Using Services tab, we can perform the following tasks:

  • Start and Stop of All Services
  • Display of Service Operating Summary
  • Adding a Service
  • Configuration Settings change
  • Performing Service Actions
  • Rolling Restarts
  • Background Operations monitoring
  • Service removal
  • Auditing operations
  • Using Quick Links
  • YARN Capacity Scheduler refresh
  • HDFS management
  • Atlas management in a Storm Environment

 

Ques: 16). Is there a relationship between the amount of free RAM and disc space required and the number of HDP cluster nodes?

Answer: 

Without a doubt, it has. The amount of RAM and disc required depends on the number of nodes in your cluster. In typically, 1 GB of memory and 10 GB of disc space are required for each node. Similarly, for a 100-node cluster, 4GB of memory and 100GB of disc space are required. To get all of the details, you'll need to look at a specific version.

 

Ques: 17).

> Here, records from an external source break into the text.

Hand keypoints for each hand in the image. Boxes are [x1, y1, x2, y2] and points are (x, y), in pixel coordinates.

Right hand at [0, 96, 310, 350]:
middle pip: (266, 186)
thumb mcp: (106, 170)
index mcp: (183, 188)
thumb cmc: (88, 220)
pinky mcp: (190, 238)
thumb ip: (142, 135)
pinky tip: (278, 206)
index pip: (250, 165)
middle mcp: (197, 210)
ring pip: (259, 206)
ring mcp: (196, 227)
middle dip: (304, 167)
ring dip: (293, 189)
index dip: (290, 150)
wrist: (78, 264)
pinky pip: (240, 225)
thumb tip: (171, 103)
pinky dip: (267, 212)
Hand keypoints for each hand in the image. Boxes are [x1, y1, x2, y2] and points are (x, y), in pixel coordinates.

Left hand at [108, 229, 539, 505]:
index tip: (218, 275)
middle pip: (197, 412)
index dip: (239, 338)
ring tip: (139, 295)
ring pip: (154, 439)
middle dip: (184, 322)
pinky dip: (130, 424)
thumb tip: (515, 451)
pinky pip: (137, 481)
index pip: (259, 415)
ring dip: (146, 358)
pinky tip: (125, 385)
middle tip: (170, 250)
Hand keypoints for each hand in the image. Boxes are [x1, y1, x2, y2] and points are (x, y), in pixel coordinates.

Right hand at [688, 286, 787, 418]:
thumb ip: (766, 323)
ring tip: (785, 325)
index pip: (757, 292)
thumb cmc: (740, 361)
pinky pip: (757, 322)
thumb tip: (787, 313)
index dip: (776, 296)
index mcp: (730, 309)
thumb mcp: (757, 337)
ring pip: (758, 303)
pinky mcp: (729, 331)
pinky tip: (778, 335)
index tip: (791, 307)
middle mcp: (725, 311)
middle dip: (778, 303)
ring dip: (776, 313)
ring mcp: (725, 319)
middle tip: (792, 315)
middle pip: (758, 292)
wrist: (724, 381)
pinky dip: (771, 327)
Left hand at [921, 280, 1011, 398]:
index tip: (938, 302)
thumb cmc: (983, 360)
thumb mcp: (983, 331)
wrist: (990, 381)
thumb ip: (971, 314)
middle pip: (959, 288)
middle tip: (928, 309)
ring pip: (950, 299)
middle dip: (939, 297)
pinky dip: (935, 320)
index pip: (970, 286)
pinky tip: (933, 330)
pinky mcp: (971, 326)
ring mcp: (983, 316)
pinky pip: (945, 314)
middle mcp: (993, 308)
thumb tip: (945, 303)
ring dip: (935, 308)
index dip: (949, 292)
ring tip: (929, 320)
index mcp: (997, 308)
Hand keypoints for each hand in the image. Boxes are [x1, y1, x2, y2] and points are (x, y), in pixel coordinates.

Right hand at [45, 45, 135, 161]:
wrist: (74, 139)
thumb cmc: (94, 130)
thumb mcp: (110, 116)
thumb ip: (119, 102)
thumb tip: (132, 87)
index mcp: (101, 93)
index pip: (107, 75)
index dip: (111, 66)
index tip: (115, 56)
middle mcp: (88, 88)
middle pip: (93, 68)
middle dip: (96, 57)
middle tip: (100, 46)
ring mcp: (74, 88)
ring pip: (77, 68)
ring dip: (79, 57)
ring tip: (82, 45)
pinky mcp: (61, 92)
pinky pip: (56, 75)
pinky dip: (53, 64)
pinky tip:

What tasks you can skill for managing services using the Ambari subsidiary bank account?

Answer: 

using the Services report, we can do the bearing in mind tasks:

  • Start and Stop of All Services
  • Display of Service Operating Summary
  • Adding a Service
  • Configuration Settings regulate
  • Performing Service Actions
  • Rolling Restarts
  • Background Operations monitoring
  • Service removal
  • Auditing operations
  • Using Quick Links
  • YARN Capacity Scheduler refresh
  • HDFS presidency
  • Atlas approach in a Storm Environment

 

Ques: 18). What is the best method for installing the Ambari agent on all 1000 hosts in the HDP cluster?

Answer: 

Because the cluster contains 1000 nodes, we should not manually install the Ambari agent on each node. Instead, we should set up a password-less ssh connection between the Ambari host and all of the cluster's nodes. To remotely access and install the Ambari Agent, Ambari Server hosts employ SSH public key authentication.

 

Ques: 19). What can I do if I have admin capabilities in Ambari?

Answer: 

Becoming a Hadoop Administrator is a difficult job. On HadoopExam.com, you can find all of the available Hadoop Admin training for HDP, Cloudera, and other platforms (visit now). You can create a cluster, manage the users in that cluster, and create groups if you are an Ambari Admin. All of these permissions are granted to the default admin user. You can grant the same or different permissions to another user even if you are an Amabari administrator.

 

Ques: 20).  How is recovery achieved in Ambari?

Answer:

Recovery happens in Ambari in the moreover ways:

Based in remarks to activities

In Ambari after a restart master checks for pending undertakings and reschedules them previously all assimilation out is persisted here. Also, the master rebuilds the come clean machines at the back there is a restart, as the cluster market is persisted in the database. While lawsuit beautifies master actually catastrophe in the in front recording their take keep busy, along amid there is a race condition. The events, on the other hand, should be idempotent, which is a unique consideration. And the master restarts any behavior that has not been marked as occurring or has failed in the database. These persistent behaviors are seen in Redo Logs.

Based approaching the desired make known

While the master attempts to make the cluster flesh and blood publicise, you will be encircled by more to in as per the intended freshen appendix, as the master persists in the desired own going in savings account to for of the cluster.